• **Work to be completed**:
Please count how many lines below contain the word "мбоу" and reply with only that number.

• **Provided data**:
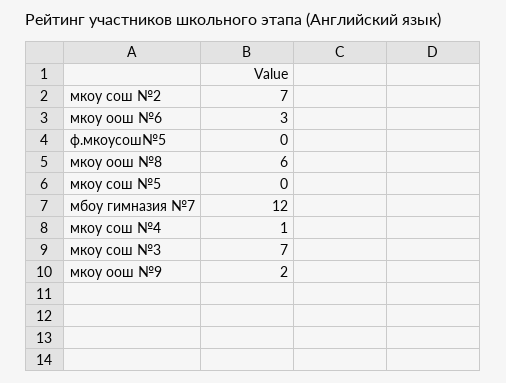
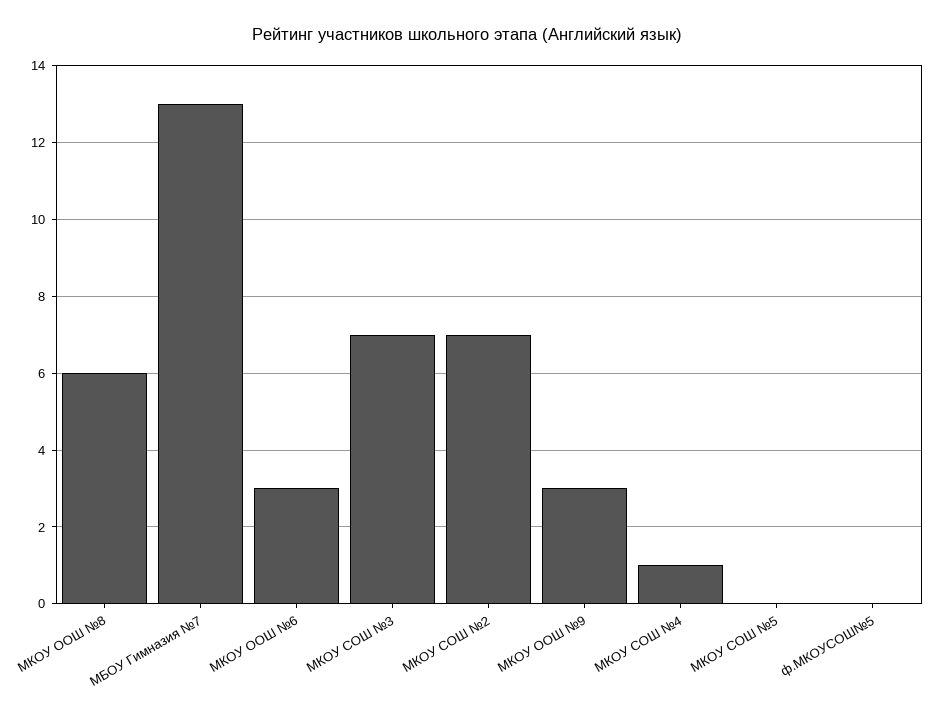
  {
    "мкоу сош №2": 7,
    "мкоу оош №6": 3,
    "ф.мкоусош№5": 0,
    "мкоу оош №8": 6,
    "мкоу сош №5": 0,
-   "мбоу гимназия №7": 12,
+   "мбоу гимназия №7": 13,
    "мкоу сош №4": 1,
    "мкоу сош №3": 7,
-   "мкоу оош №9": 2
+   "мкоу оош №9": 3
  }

* * *

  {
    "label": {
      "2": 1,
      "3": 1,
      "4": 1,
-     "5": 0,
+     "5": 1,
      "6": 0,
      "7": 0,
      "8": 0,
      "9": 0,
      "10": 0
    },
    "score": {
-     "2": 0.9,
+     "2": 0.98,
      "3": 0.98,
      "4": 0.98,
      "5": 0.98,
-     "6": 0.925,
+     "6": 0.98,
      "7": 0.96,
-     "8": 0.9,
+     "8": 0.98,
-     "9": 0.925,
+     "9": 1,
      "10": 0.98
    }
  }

• **Reply to the task**:
2